MOLECULE-LIKE CdSe NANOCLUSTERS PASSIVATED WITH STRONGLY INTERACTING LIGANDS: ENERGY LEVEL ALIGNMENT AND PHOTOINDUCED ULTRAFAST CHARGE TRANSFER PROCESSES

Abstract

Semiconductor nanoclusters (SCNCs) are promising electronic materials for use in solid-state device fabrication, where device efficiency is strongly controlled by charge generation and transfer from SCNCs to their surroundings. In this paper we report the excited-state dynamics of molecule-like 1.6 nm diameter CdSe SCNCs, which are passivated with the highly conjugated ligand phenyldithiocarbamate (PDTC) or para-substituted PDTCs. Femtosecond transient absorption studies reveal sub-picosecond hole transfer ($tau approx$ 0.9 ps) from a SCNC to its ligand shell based on strong electronic interaction and hole delocalization, and hot electron transfer ($tau approx$ 0.2 ps) to interfacial states created by charge separation.
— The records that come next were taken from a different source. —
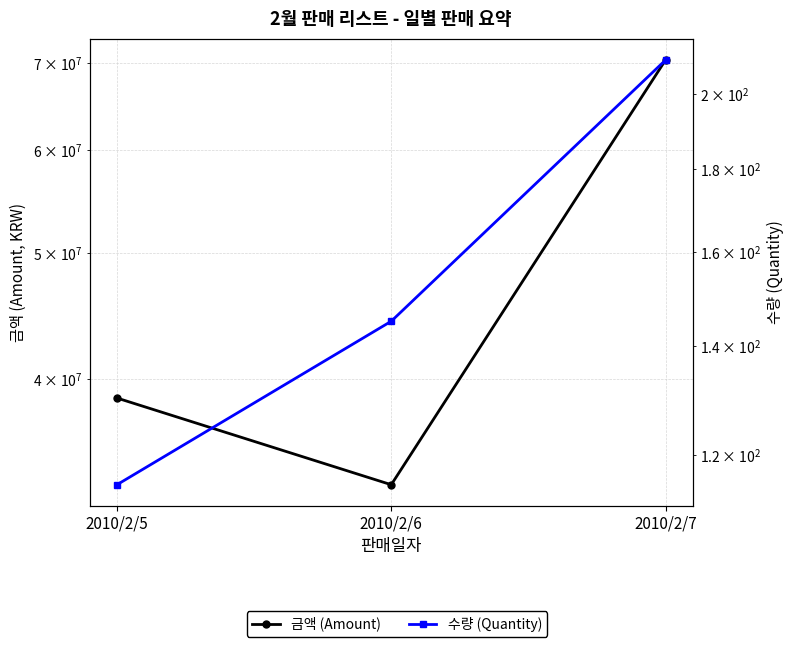

Between 2010/2/5 and 2010/2/6, which series saw the biggest shift?

금액 (Amount)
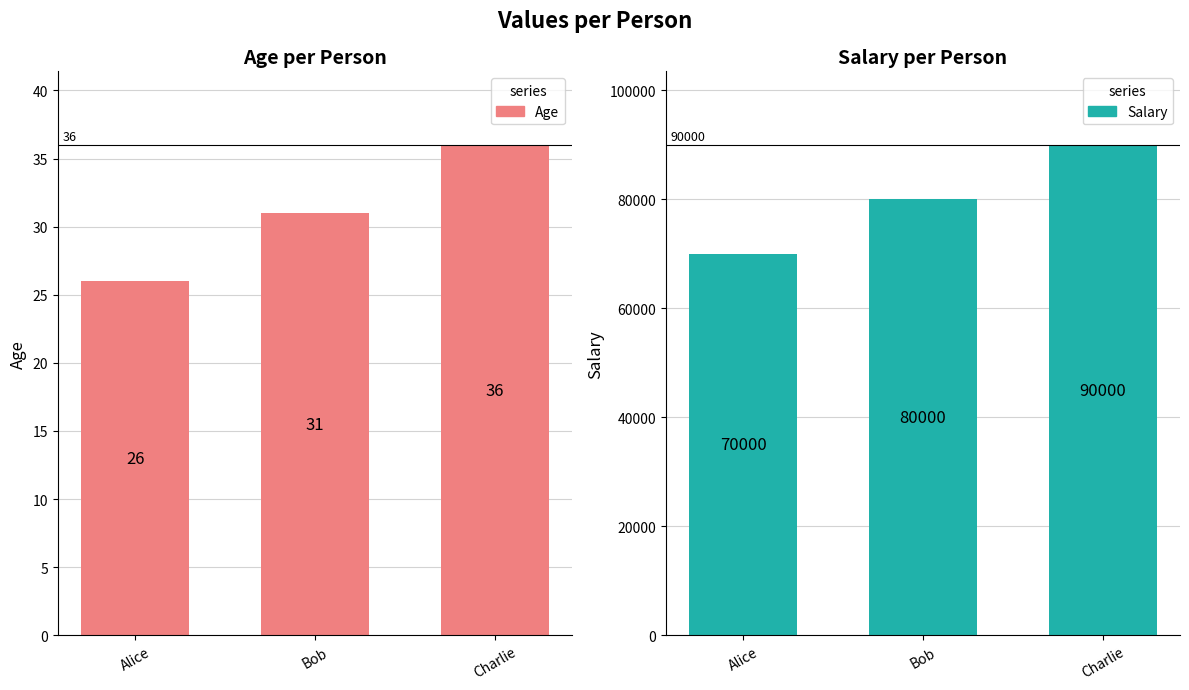

Are the bars horizontal?

No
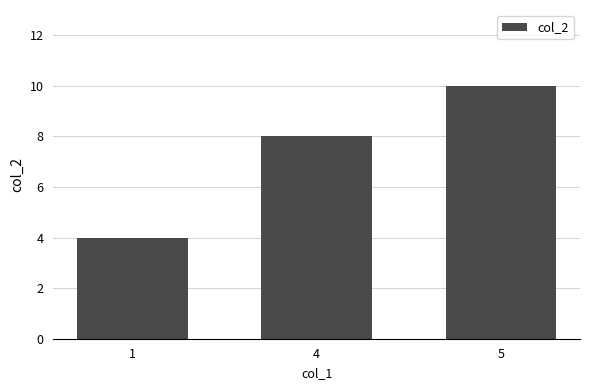

How many series are shown in this chart?

1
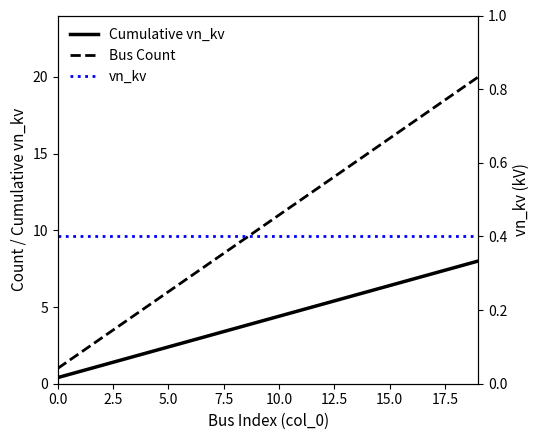

Which series has the largest total across all categories?

Bus Count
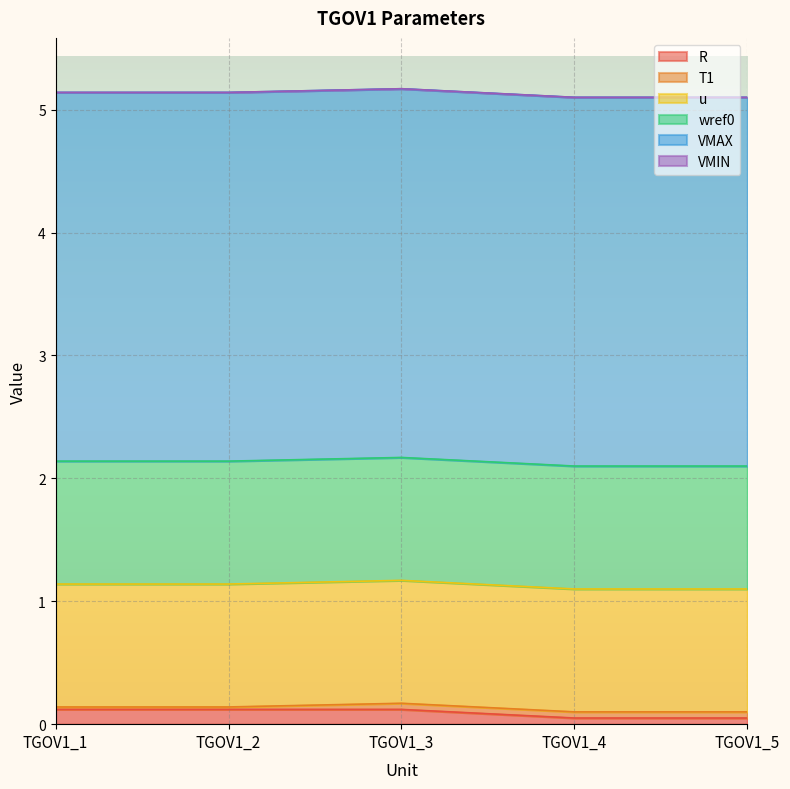

List the series in order of their peak value, highest first.

VMAX, u, wref0, R, T1, VMIN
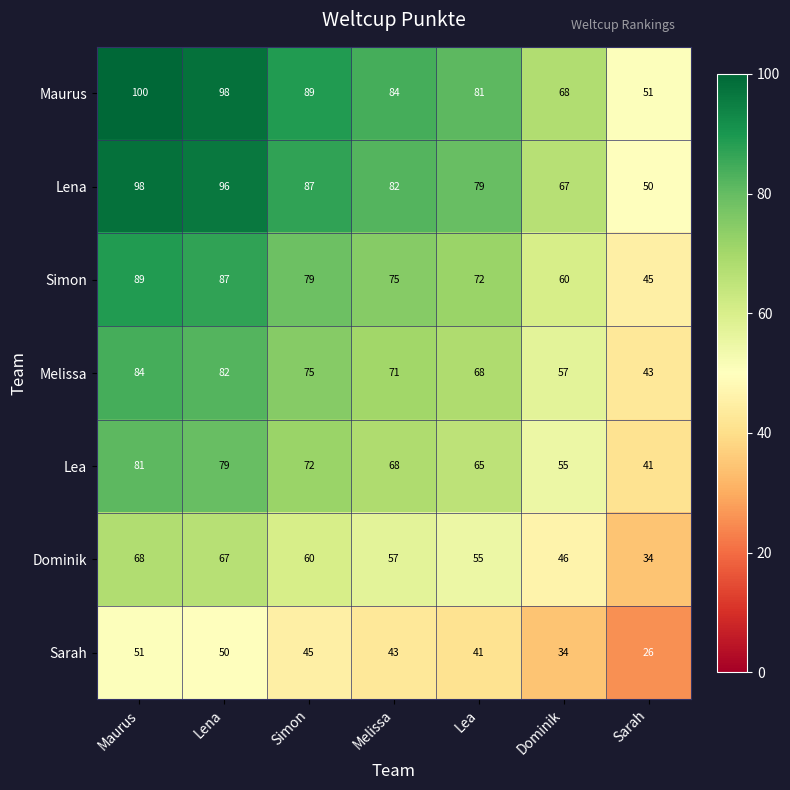

True or false: Dominik has a value of 55 at Lea.

True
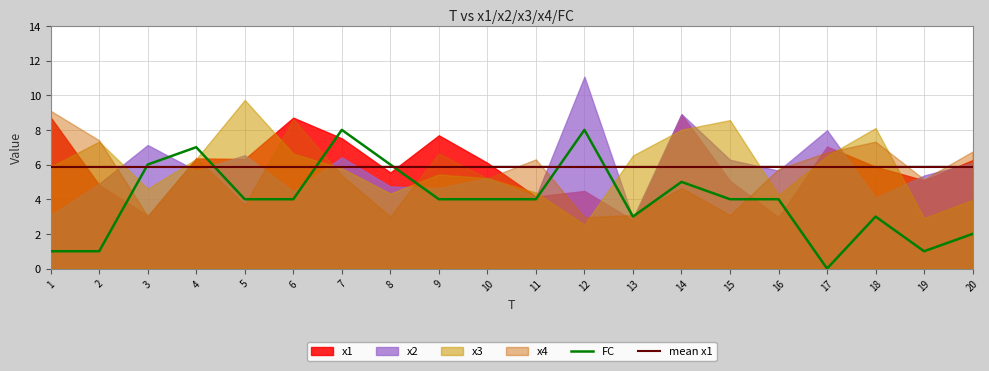

At which label does x1 reach its minimum?

13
A series of control experiments were performed by varying SCNC size (1.6 nm v.s. 2.9 nm) and photon energy of the pump laser (388 nm v.s. 490 nm), as well as addition of electron quencher (benzoquinone) and hole quencher (pyridine), which rules out alternative mechanisms and confirms the critical role of energy level alignment between the SCNC and its passivating ligands.